On-Call Survival Guides

Pocket-card reference for your first on-call rotation. Each guide: what to check first, in what order, and when to escalate.

Designed for 3 AM. Terse. Scannable. No fluff.


Domain Common Alerts Guide
Kubernetes Pod crash, node down, deploy stuck, PVC pending, OOMKill kubernetes.md
Networking DNS failure, TLS error, ingress 404/502, cert expiry networking.md
Linux/OS Disk full, OOM, CPU spike, zombie processes, systemd failure linux.md
Databases Connection exhaustion, replication lag, disk full, long-running query, locks databases.md
Observability Alert storm, missing metrics, Grafana blank, Loki gap, Tempo gap observability.md
CI/CD Build failure, deploy failure, rollback needed, registry issue cicd.md
Security Compromised creds, unauthorized access, CVE alert, cert issue security.md
Cloud/Infrastructure Provider outage, Terraform drift, capacity limit, cost spike cloud-infrastructure.md

How to use these guides

  1. Find your alert in the domain guide.
  2. Run the first command — it tells you what's actually wrong.
  3. Follow the decision tree — each branch ends in an action or an escalation.
  4. Know your limits — Safe vs Dangerous tables tell you what you can do alone.
  5. Escalate early.

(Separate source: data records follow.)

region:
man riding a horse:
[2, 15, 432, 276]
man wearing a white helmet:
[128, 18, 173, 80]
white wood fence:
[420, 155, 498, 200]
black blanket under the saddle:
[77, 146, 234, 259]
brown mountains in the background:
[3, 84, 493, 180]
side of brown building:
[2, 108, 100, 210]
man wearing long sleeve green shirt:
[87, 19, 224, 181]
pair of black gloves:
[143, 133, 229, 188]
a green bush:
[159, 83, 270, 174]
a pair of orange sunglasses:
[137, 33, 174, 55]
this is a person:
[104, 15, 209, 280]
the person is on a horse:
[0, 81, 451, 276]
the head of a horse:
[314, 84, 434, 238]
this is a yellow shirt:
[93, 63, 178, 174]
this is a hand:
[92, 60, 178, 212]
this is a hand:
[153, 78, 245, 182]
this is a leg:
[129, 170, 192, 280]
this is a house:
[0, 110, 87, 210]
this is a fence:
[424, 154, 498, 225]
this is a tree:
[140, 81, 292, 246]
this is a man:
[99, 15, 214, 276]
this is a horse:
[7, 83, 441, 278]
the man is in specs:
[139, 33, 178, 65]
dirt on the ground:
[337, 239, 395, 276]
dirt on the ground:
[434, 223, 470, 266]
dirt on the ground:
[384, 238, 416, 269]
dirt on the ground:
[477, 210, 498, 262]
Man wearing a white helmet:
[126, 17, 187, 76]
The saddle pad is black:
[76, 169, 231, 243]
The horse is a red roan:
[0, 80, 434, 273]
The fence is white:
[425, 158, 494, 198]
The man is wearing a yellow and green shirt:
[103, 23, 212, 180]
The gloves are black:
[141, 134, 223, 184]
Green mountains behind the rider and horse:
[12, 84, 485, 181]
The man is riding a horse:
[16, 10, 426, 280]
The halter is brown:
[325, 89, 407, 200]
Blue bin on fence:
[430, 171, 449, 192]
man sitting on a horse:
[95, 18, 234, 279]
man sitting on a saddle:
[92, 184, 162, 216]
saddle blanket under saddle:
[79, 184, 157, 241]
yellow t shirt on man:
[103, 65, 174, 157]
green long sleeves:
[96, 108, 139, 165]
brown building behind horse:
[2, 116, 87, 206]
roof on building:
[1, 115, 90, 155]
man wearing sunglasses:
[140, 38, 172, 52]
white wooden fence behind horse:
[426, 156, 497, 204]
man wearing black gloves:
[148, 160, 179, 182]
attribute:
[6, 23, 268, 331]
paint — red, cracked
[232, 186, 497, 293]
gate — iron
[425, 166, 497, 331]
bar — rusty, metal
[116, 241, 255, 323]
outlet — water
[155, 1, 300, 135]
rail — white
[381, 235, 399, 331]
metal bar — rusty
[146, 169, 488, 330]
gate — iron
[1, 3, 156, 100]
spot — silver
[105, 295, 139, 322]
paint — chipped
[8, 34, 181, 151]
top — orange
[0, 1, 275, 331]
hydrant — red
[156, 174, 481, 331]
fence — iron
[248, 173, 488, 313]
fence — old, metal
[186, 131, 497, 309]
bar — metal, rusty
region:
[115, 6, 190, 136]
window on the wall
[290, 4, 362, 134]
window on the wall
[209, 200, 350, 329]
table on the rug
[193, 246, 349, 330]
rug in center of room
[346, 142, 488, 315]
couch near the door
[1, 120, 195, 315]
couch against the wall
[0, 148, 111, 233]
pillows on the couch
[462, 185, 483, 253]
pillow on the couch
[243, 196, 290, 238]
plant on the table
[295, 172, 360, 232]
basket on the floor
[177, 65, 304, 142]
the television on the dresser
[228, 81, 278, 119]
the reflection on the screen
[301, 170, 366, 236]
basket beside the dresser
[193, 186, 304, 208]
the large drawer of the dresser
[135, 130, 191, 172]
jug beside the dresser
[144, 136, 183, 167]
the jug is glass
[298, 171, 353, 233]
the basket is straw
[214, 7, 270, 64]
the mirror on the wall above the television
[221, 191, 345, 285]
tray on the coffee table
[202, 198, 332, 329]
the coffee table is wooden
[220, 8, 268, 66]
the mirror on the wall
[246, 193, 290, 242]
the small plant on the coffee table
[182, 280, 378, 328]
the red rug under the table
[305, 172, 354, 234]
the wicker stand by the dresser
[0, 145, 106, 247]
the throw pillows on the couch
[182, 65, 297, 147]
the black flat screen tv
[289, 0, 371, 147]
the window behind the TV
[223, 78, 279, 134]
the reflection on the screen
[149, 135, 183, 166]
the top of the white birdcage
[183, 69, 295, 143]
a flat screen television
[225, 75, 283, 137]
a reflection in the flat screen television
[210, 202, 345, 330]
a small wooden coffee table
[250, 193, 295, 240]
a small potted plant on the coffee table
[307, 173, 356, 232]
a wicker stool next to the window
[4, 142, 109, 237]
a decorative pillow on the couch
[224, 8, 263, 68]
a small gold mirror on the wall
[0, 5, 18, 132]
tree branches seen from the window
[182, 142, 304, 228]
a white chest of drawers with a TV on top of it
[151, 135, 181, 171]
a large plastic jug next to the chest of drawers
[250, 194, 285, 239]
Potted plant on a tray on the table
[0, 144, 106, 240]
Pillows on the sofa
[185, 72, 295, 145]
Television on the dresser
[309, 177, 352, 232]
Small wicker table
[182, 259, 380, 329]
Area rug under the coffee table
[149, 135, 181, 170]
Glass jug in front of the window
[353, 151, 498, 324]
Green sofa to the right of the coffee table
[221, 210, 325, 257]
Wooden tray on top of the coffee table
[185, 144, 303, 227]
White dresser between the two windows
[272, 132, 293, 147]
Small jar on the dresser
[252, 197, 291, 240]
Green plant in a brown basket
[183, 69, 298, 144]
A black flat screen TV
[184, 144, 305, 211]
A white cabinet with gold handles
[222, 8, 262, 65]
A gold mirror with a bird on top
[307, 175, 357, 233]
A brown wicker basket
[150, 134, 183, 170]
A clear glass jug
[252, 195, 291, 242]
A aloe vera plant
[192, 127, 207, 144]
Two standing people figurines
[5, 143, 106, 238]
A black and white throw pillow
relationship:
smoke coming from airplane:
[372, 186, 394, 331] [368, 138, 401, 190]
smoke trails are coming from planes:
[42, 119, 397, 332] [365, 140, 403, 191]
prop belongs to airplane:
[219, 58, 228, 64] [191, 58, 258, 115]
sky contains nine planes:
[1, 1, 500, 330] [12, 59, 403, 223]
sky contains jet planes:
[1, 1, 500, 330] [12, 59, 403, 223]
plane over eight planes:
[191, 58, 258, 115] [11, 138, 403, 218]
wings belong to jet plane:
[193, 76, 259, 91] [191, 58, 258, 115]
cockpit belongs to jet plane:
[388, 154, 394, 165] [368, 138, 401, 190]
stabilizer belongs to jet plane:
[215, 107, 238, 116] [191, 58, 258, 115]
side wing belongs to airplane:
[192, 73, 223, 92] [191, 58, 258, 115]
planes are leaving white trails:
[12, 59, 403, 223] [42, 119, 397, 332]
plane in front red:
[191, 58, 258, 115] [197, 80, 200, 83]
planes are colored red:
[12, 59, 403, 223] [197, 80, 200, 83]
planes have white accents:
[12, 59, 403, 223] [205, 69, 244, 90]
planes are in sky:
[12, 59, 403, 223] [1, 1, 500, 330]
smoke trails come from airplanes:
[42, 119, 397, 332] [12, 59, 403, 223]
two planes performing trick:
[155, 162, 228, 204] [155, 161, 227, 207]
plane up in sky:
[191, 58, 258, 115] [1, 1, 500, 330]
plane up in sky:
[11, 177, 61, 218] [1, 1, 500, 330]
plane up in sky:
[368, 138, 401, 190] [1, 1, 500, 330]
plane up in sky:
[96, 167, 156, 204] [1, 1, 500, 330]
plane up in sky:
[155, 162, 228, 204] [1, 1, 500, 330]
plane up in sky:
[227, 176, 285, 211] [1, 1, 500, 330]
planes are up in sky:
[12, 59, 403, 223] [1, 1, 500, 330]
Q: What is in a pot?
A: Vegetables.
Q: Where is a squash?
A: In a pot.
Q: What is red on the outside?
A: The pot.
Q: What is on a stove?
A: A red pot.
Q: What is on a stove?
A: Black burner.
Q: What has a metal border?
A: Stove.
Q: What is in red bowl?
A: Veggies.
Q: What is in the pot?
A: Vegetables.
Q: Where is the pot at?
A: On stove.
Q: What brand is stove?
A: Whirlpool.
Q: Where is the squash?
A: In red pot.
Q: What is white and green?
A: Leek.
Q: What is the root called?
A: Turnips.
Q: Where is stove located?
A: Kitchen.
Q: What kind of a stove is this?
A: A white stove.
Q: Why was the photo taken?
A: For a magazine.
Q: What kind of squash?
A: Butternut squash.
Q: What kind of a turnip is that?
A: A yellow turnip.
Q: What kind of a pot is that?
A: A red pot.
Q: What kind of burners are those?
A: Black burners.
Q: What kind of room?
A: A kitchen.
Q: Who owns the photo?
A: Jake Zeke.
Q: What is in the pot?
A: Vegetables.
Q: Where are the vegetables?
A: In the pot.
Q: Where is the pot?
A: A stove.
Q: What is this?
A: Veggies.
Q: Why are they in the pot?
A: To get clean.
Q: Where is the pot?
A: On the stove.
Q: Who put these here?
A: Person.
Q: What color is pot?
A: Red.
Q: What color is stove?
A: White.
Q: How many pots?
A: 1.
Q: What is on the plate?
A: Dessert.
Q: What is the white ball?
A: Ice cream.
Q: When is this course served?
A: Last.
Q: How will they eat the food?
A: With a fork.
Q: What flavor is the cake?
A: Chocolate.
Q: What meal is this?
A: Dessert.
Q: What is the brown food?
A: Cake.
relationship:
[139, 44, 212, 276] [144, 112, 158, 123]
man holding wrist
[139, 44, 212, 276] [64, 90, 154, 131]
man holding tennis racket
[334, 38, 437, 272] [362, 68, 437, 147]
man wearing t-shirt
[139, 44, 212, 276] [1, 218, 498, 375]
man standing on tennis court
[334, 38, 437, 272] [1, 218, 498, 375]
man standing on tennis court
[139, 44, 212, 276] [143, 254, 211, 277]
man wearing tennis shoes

Better to page someone and not need them than to need them and not page.

Shift handoff template

Status: [GREEN / YELLOW / RED]
Active incidents: [none / description]
Recent deploys: [list from last 24h]
Known flaky alerts: [list]
Things to watch: [anything unusual]

Full runbooks

training/library/runbooks/ — comprehensive step-by-step procedures. training/library/decision-trees/ — structured decision flows per scenario.